A significant volume of commercial real estate debt issued in 2021 and 2022 is coming due. The deals that borrowed at historically low rates, underwrote to aggressive rent growth projections, and counted on a quick refinance are now facing a very different world. Rates are higher. Valuations are lower. And lenders are paying much closer attention to whether borrowers can actually meet their covenants.
For investors who understand what is happening, this creates a rare opportunity. For those who do not, it is easy to overpay for the wrong asset at exactly the wrong time.
What Is Actually Happening
Extend and pretend has been a real phenomenon. When loans came due in 2023 and 2024, many lenders quietly modified terms, extended maturities, and avoided forcing sales that would have required them to recognize losses. That can only go on for so long.
The investors who bought multi-family properties in 2021 with floating rate debt and aggressive assumptions are now sitting on assets that cash flow poorly, if at all. Refinancing at today’s rates often requires fresh equity just to get a deal to close. And some sponsors simply do not have it. When a balloon payment is due and the math does not work, the property goes to market.
That is where the opportunity starts to emerge.
What Distress Actually Looks Like
Not all maturities create buying opportunities. Some do not produce distress at all because the underlying asset is strong and the sponsor can navigate the refinancing. Others produce distress at the wrong price point or in submarkets with genuine long-term headwinds.
The best opportunities will come from sponsors who bought well-located assets with solid fundamentals but structured the debt poorly. The property itself has value. The capital stack is just broken. Those deals can often be acquired at meaningful discounts because the seller needs to close quickly and cleanly.
You want to avoid distress driven by obsolescence or submarket deterioration. A below-market price on an asset nobody wants is still a bad deal.
How to Position Yourself Now
The investors who will capitalize on this window are the ones who are preparing now rather than waiting until a deal surfaces. That means a few things.
First, get your capital stack figured out. If you are planning to be a buyer, know how you are financing the acquisition before you need to move. Lines of credit, private lending relationships, or equity partner commitments should be in place, not in progress, when you find the deal.
Second, get clear on your criteria. Chasing distress broadly is a good way to waste time. Define the markets, asset types, and price ranges where you actually have the expertise and relationships to execute. Then stay in that lane and let the noise pass.

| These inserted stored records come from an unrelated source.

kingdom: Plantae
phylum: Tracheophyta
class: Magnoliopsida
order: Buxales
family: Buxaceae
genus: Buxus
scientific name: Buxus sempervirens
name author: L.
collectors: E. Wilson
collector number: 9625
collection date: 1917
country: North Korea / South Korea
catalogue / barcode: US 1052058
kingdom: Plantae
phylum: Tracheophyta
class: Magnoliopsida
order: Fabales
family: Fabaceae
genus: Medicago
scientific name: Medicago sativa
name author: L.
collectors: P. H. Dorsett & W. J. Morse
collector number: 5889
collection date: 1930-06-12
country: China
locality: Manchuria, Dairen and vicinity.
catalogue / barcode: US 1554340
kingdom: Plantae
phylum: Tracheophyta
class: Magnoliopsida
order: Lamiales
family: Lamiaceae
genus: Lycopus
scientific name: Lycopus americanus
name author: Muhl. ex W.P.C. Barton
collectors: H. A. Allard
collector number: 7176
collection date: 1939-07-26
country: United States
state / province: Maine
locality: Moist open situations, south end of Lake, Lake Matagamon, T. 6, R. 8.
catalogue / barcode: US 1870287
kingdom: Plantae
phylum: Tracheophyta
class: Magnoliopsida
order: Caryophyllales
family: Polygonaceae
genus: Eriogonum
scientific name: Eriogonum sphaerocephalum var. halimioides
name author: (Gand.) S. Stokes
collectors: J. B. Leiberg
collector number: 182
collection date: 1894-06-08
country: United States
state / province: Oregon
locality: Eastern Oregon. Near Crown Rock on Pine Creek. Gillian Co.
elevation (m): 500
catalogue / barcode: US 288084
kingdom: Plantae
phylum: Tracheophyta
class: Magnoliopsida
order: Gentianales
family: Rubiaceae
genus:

Third, build your broker and servicer relationships now. A lot of distressed deals will never hit the open market. They will get resolved quietly through direct conversations with special servicers, lenders, and brokers who have existing investor relationships.
The Window Is Real but Not Forever
Extend and pretend has limits. As loans continue to mature and lenders work through backlogs of underperforming notes, the volume of forced sales is likely to increase through 2025 and into 2026. That does not mean prices will collapse. But it does mean that investors with dry powder and clear criteria are about to have more negotiating leverage than they have had in years.